- **Directions**: Return each line below that contains the word "para". Match the case exactly.

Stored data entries
"""

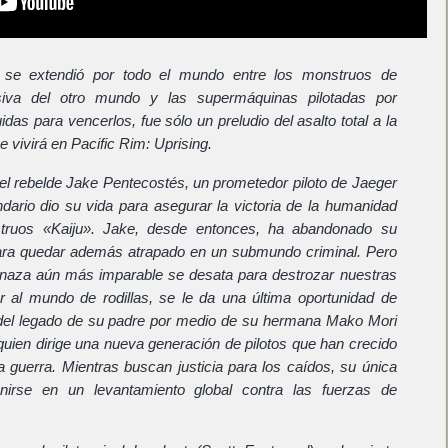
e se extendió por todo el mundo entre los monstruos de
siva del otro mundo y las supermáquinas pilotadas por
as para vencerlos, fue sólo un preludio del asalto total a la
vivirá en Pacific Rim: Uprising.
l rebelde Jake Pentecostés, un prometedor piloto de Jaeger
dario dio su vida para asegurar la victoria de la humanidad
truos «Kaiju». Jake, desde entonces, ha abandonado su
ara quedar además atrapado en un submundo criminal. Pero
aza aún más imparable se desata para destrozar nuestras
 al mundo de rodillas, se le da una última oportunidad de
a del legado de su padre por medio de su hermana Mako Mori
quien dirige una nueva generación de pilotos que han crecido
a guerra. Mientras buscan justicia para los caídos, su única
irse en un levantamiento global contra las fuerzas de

"""

- **Exercise output**:
as para vencerlos, fue sólo un preludio del asalto total a la
dario dio su vida para asegurar la victoria de la humanidad
aza aún más imparable se desata para destrozar nuestras
a guerra. Mientras buscan justicia para los caídos, su única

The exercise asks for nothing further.